What to Follow Right Now: Reality Won’t Cooperate
Trump keeps trying to govern by declaration, but war, markets, and material facts are refusing the script.
Mary’s roundup this morning gets to the rot at the center of this presidency. The problem is not just that Trump lies, boasts, or wanders off into one of his usual clouds of nonsense. It is that he governs as if reality is a sucker, something that can be conned, flattered, or shouted down. In her piece, that shows up in the phony certainty around Iran, the used-car-salesman triumphalism in Memphis, and the broader spectacle of a man forever trying to replace facts with his preferred storyline. What to follow right now is the point where the storyline stops cooperating.
On Iran, Trump talked like diplomacy was humming along beautifully because he had declared it so. But Iran denied direct talks, and the strikes kept coming. That is the real headline. Not his stage-managed fog of reassurance, but the plain fact that the war keeps ignoring his script. He can pose as the master dealmaker all he wants, but missiles have a way of ruining the mood.
That is why the energy story matters more than whatever nonsense is spilling out of his mouth. Once markets, governments, and supply chains start reacting, the damage has escaped the theater. Oil climbing back above $100 and the Philippines declaring a national energy emergency are signs that this is moving out of the realm of bluster and into the hard plumbing of daily life.
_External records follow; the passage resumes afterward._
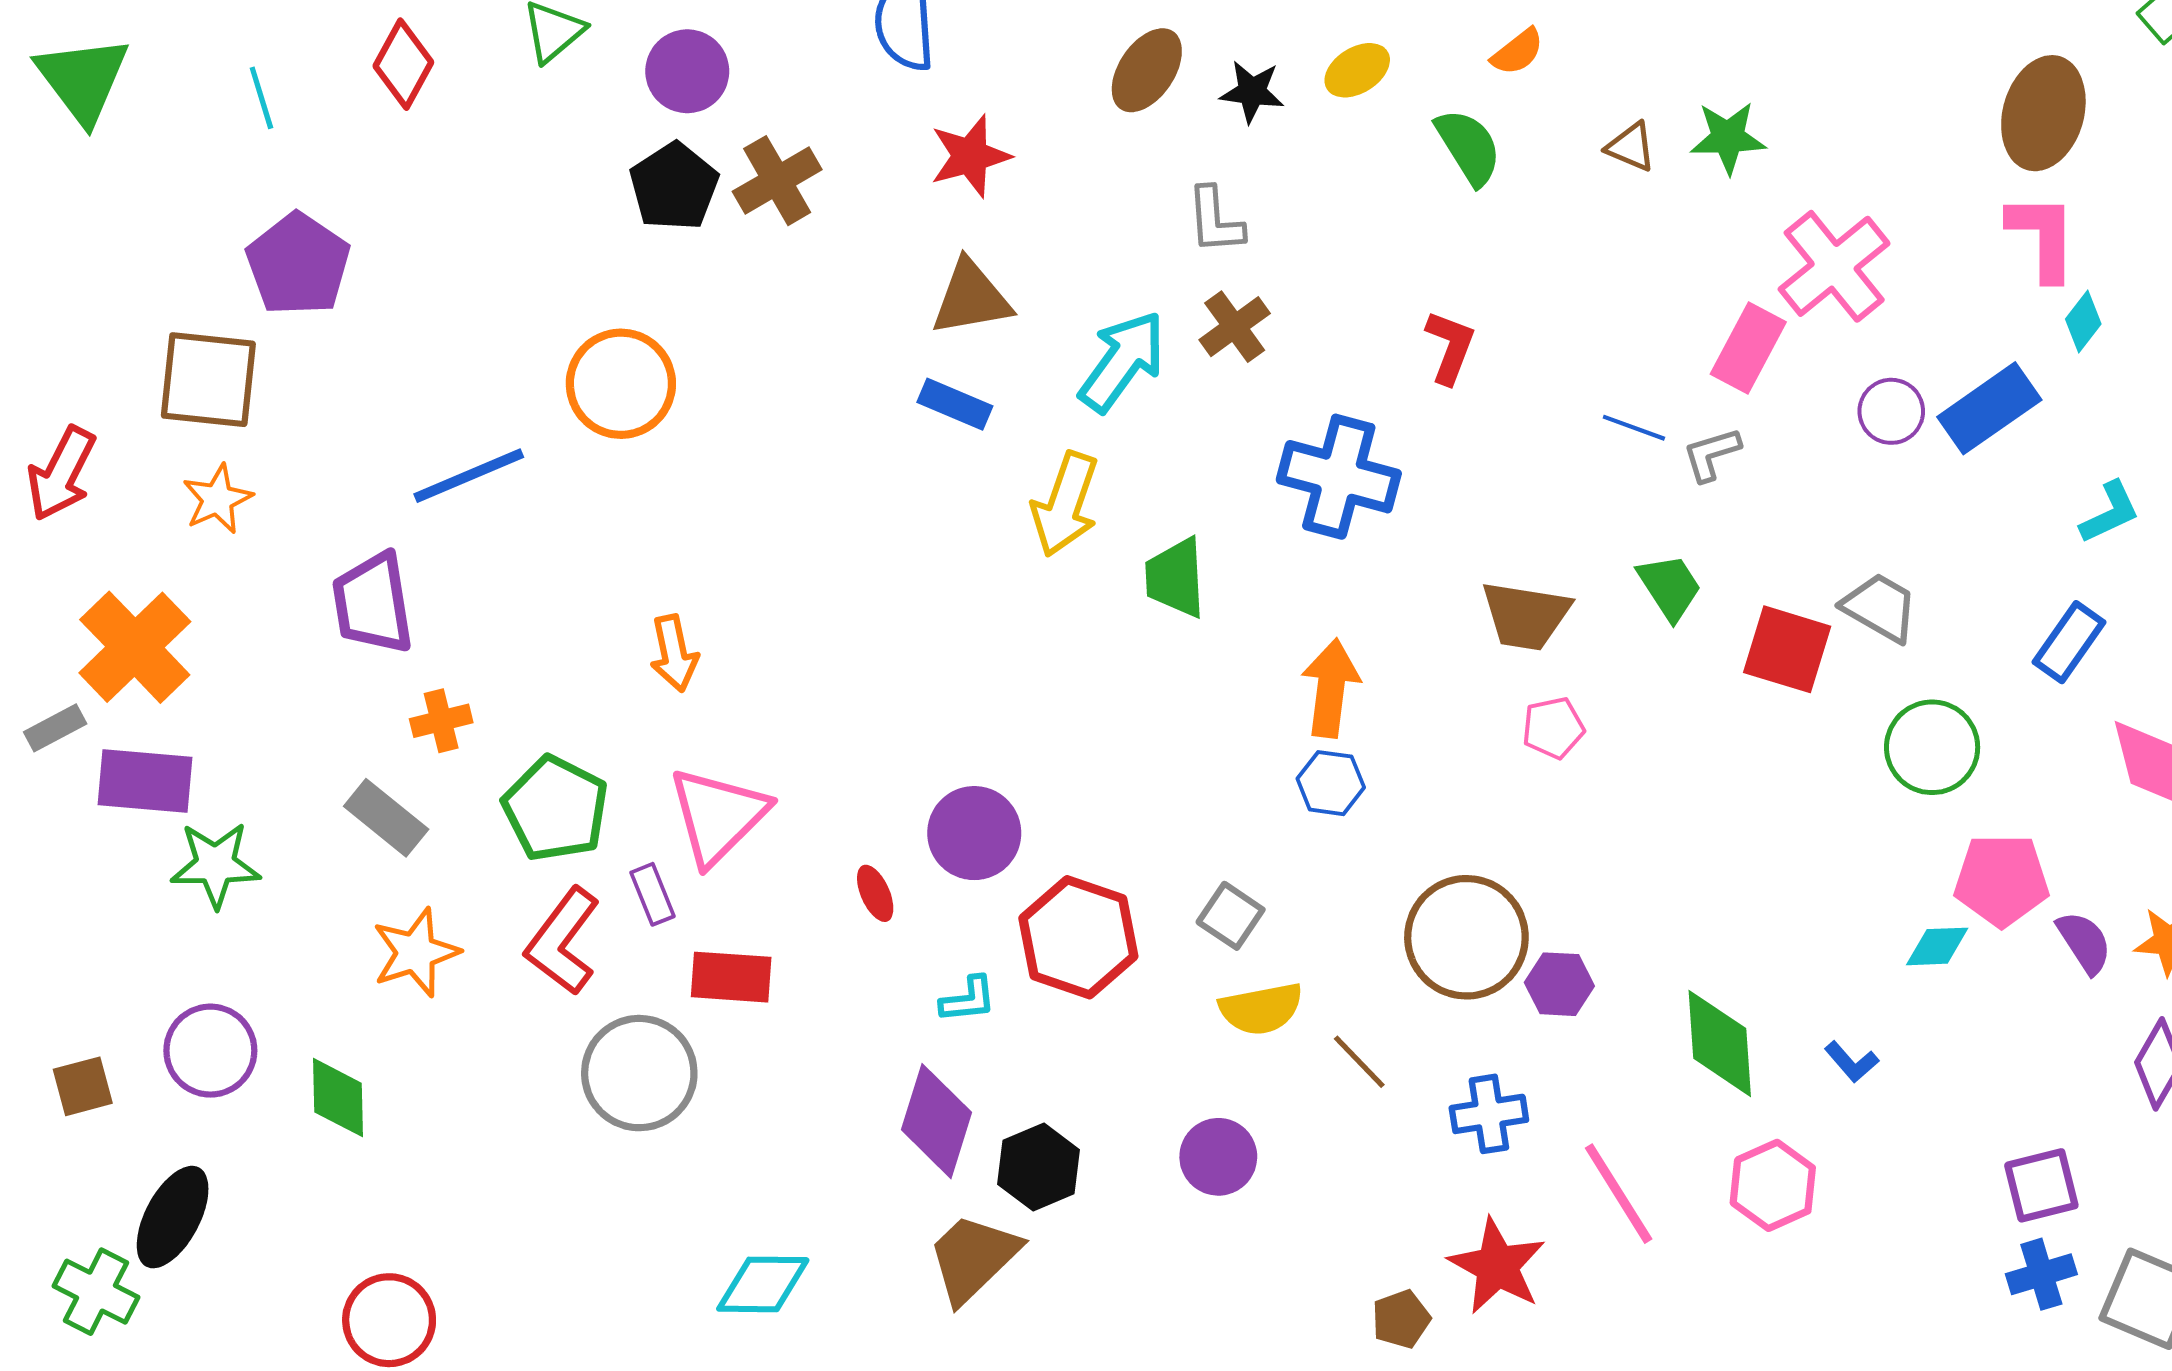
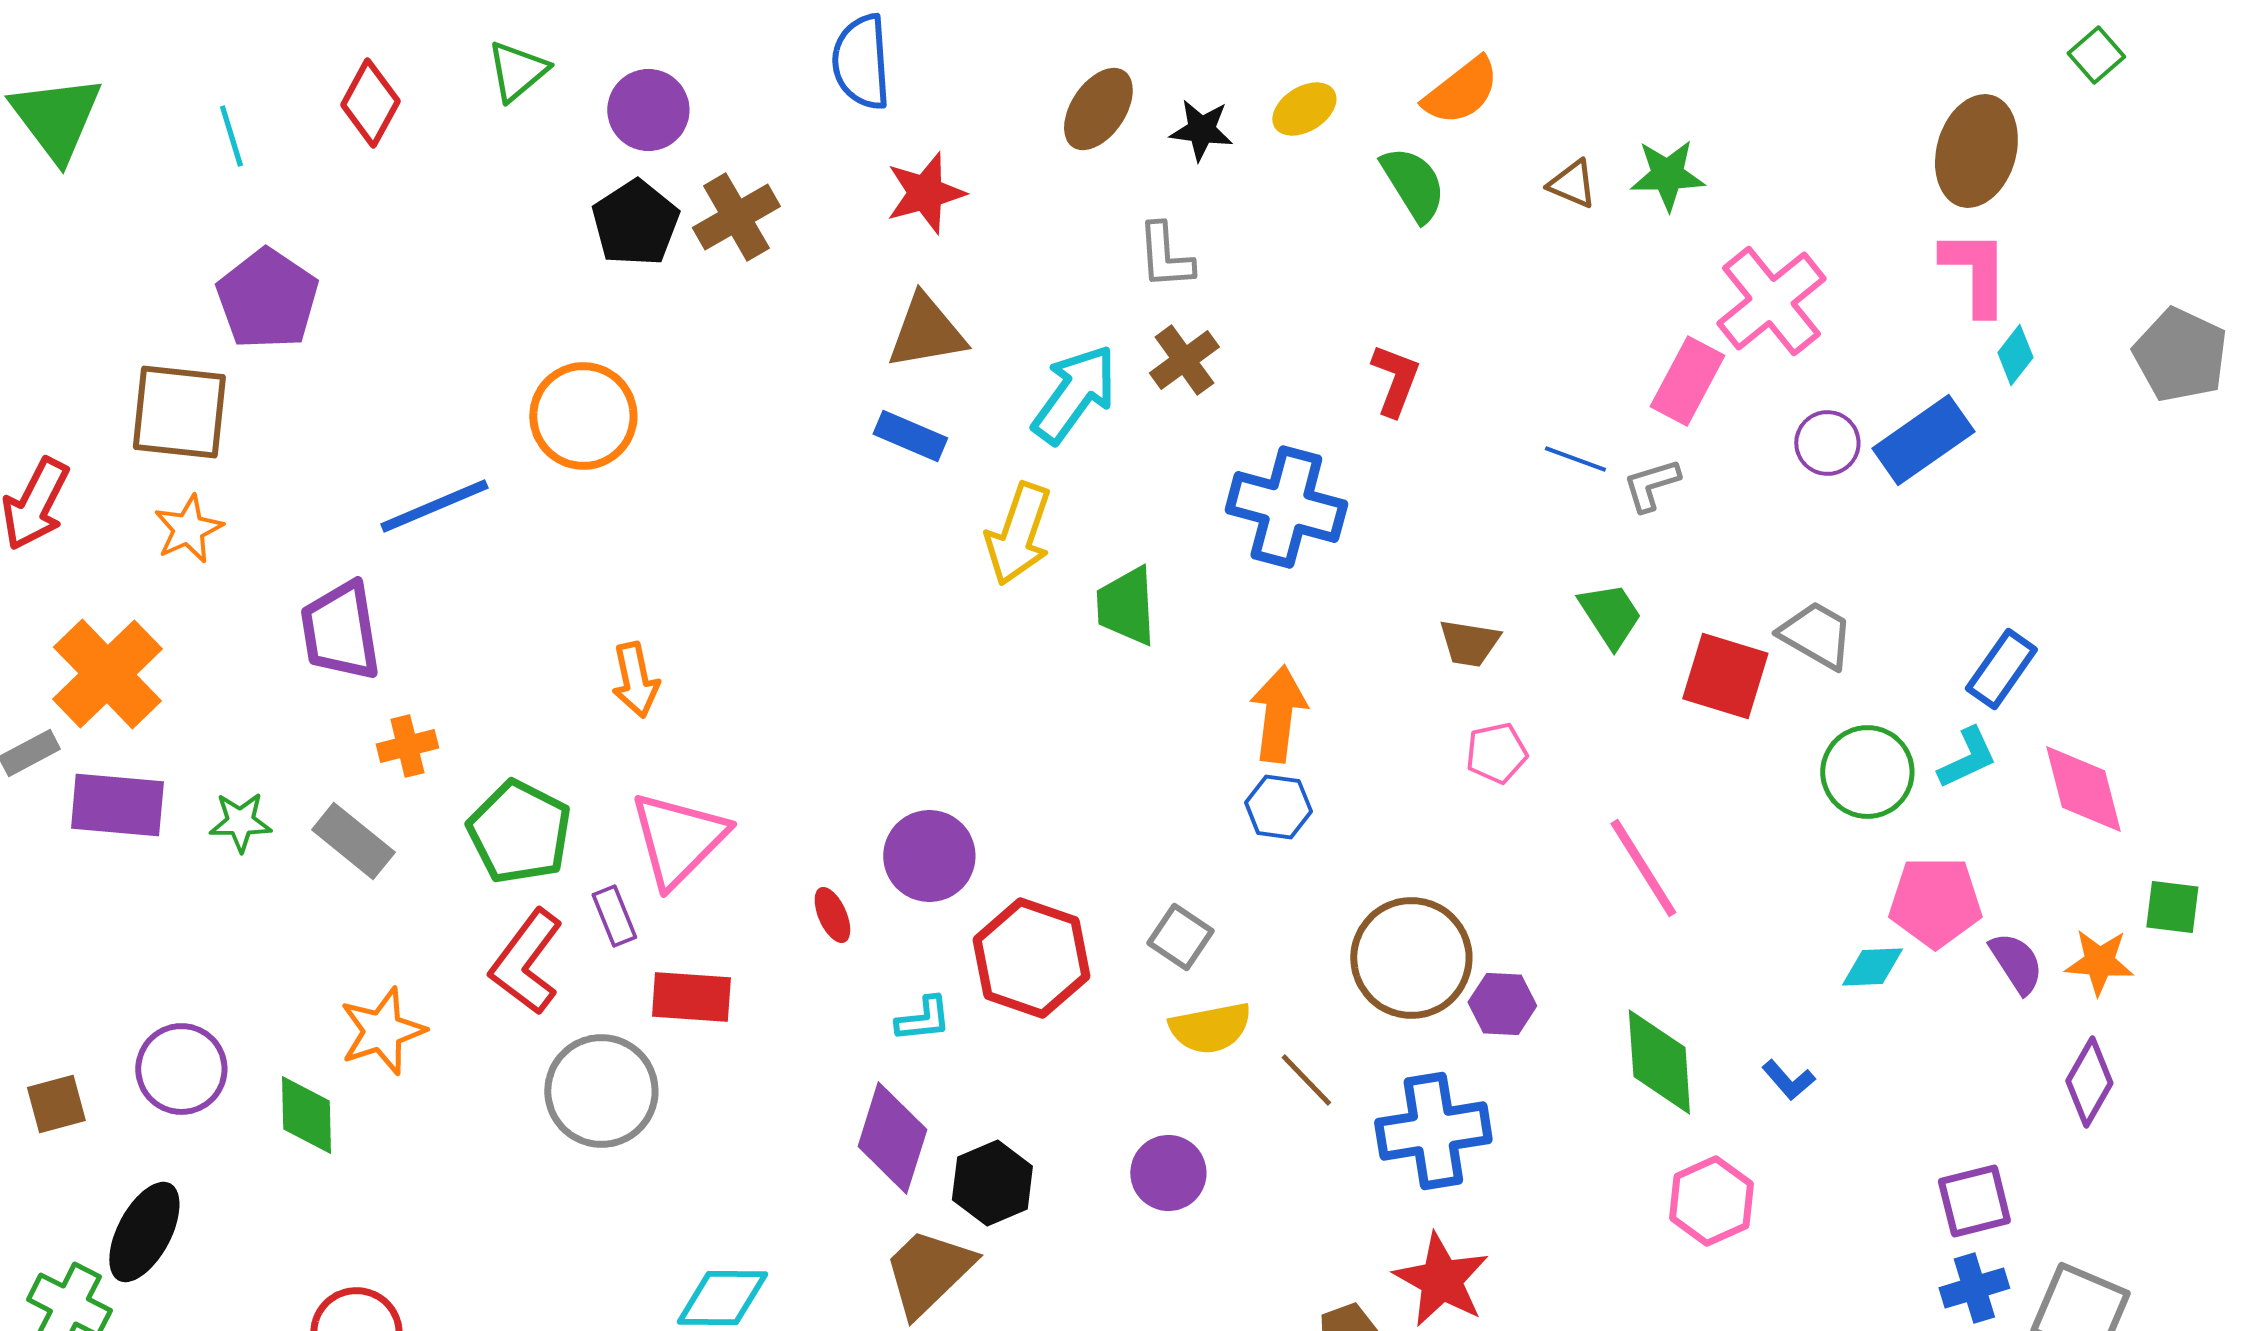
orange semicircle: (1518, 52) -> (1461, 91), size x1.5
cyan L-shape: (2110, 512) -> (1967, 758), moved
brown trapezoid: (1526, 616) -> (1469, 643), size x0.7
green star: (215, 865) -> (240, 822), moved, size x0.7
orange star: (416, 953) -> (382, 1031), moved
blue cross: (1489, 1114) -> (1433, 1131), size x1.5
pink line: (1619, 1194) -> (1643, 868), moved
Shipping, fuel costs, inflation, household strain. Reality gets much less abstract when it starts charging interest.
Memphis is the domestic version of the same hustle. Trump cast the city as a gleaming testimonial to his own greatness, but the reporting points to a more complicated truth, which is usually what happens when you scrape away the gold paint. Crime may be down, but local conditions are far messier than his victory lap suggests, and the deeper problems were there long before he swooped in to claim credit. Even the Graceland stop felt grotesquely on brand. War, disruption, public safety, airport turmoil, and still the day had to pause for one more installment of the world’s tackiest one-man pageant.
So, the real question this afternoon is not whether Trump will keep pretending he has bent events to his will. That is his only move. The question is where reality hits back hardest. Watch for anything concrete on Iran, any sign that energy disruption is spreading further through the global economy, and any effort to turn Memphis into a larger governing model built on self-congratulation, selective storytelling, and televised delusion. The through-line is not merely dishonesty. It is a presidency run like a branding exercise, colliding in real time with a world that stubbornly refuses to play along.




Really, guys, Memphis and especially Graceland were totally appropriate. After all, we know that Trump is the world's best interior decorator (I'm sure he said that somewhere!) and the Graceland visit was just for him to get some ideas for the Kennedy Center and the Ballroom. Sheesh! Try to keep up!